杜導斌,網名黃喝樓主,政論家,現居湖北。

大月亮:杜導斌先生,說老實話,我去年上網知道你的大名並關注你,還是有一段時間的。開始我在關天茶捨註冊成問題,因而一直對那裏心存芥蒂。後來瀏覽多了,並為《關天》雜誌寫稿,漸漸地「發現」了你、還有讓人印象深刻的文字。你能談談自己的上網及寫作經歷嗎?

杜導斌:說起來我算得上一個老資格網蟲,1997年吧,我的兩個哥們開了間網吧,離我家只幾十米的距離,於是我就成了那兒的常客。但當時網絡給我留下的印象不好,就是下棋,花錢。我為甚麼長時間泡在網上呢?原因很多,但其中有一個因素很關鍵,那就是當時很苦悶,非常苦悶。對現實,對自己,都十分失望。不僅失望,而且根本看不到希望。要知道,從1989年起,到1999年,10年時間裏,我基本上都是蒙著腦袋過日子,可以說浪費了10年。在此之前我寫了9年的詩,在《詩歌報》、《詩林》、《芳草》等雜誌上發表過10幾首。1997年,我當時已經開始在用電腦寫作了,寫些散文,隨筆之類。不過,還沒有想到拿到網上貼。這一年我的工作也改變了,由環保局出來,到了市政府院子裡。在政府食堂的二樓上辦公,搞改革,醫療保險改革,進入了行政立法的漩渦裡。因為這個工作上的變動,我有幸能讀到《中國改革報》。在此,我要對這份報紙表示真誠的謝意。以前我一直是《中國環境報》文藝副刊的業餘作者和專業讀者,是個半拉子文人,所接觸到的信息偏離政經。正是在這個報紙上,我有幸讀到了劉軍寧的《百問民主》的1、3、4問,連續閱讀了何清漣的《現代化的陷阱》,這樣就把1989以前劉曉波、包遵信、薩特、尼采等在我頭腦裡留下的一些零碎,和在湖北《青年論壇》上讀過的東西接上了頭。中國當代還有這樣的思考!我感到驚訝,也感到振奮。不久,我又有幸讀到了王小波的隨筆,讀到了錢理群、徐友漁、朱學勤、摩羅、余傑等等構成的[草原部落]系列,深受啟迪。我的閱讀面一直很寬,喜歡讀書,有獨立思考的良好習慣。我以前學得最紮實的可能就數語言修辭學方面的知識了。我曾是武漢大學中文系的旁聽生,自學過中文本科的全部科目,自學過經濟學專業的中等課程和法律專業的主要課程——我有兩本經濟法詞典。我的翻譯文學和古文學底子,法律、經濟、歷史和哲學底子,都有一些積累,只是雜而不純,學無專精。魯迅、莎士比亞、艾略特、博爾赫斯、川端康成等大師在我心裏播下了不少的良種。我啃過《資本論》等馬克思主義經典,還啃過康德《純粹理性批判》這麼難啃的東東,系列性地閱讀過曾繁正等編譯的「哈佛大學行政管理學院」的《行政教程系列》10餘冊,號稱是哈佛的MBA課程,讀過托克維爾的《論美國的民主》,《美國憲法》,《拿破侖法典》等稀奇古怪的一些東西。這些都給後來的政論寫作提供了基礎。

(任務要求): 接續上文杜導斌訪談,從最後一句之後寫下去。 下方清單是另一份獨立材料。

(資料摘錄):
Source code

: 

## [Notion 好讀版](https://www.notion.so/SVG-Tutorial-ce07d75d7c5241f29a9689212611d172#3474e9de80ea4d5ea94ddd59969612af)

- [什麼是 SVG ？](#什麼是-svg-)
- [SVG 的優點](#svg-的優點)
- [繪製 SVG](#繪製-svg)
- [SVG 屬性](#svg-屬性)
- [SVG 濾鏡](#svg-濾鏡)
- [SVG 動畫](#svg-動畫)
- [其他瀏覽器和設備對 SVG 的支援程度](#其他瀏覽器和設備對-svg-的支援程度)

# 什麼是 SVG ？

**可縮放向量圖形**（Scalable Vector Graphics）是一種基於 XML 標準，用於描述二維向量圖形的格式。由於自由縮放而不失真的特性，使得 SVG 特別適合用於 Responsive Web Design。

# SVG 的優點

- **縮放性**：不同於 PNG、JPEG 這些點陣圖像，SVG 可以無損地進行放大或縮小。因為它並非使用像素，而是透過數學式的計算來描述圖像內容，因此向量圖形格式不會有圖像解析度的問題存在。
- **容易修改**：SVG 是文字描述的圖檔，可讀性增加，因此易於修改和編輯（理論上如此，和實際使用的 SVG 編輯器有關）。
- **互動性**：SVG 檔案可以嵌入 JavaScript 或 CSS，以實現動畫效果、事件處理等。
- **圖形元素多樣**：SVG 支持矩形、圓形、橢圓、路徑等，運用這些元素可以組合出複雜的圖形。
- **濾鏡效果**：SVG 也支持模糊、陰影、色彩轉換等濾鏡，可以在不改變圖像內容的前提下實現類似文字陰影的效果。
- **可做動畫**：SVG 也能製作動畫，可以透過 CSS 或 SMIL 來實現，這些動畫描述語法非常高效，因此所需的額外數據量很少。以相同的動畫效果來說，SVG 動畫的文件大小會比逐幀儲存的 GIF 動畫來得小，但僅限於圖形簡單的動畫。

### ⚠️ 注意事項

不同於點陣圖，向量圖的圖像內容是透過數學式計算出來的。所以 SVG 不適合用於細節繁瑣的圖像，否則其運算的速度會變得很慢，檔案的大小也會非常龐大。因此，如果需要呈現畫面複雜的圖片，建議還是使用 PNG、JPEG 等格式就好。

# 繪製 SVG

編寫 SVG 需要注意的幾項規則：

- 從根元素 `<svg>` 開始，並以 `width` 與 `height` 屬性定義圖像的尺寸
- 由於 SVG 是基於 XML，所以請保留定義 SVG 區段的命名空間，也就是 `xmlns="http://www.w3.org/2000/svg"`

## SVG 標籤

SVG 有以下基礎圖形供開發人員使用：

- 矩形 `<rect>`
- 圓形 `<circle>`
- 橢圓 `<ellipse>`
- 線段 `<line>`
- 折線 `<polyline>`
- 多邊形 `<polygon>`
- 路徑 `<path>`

(結果):
我的正式上網是2000年中國新年期間吧。這年元旦看過江澤民的獻辭後,因不滿於最高決策層對城市人錢多不繳稅、農村人窮反而交錢多的嚴重不公正熟視無睹,憤而草就了萬字長信《真相》,準備寄給江澤民辦公室。卻苦於不知地址和郵編。聽人說網上有江澤民網站,可以用伊妹兒非常方便的就寄去。於是我找到了網吧裡。第二次上網後一開始走的是條叉路,跑進聊天室了,聊了幾天,覺得不對,轉頭來學習使用瀏覽器,申請郵箱,一點一點地學,不懂就向網吧老闆請教。我做事很執著的。大概在第20天左右,終於弄到了江澤民網站的郵箱,就寄去了。當時心裏頭還是忐忑不安的,擔心惹禍。對方回了收條,後來就再也沒見到下文。不過,我對網絡從此迷上了,這一迷上就不可收拾。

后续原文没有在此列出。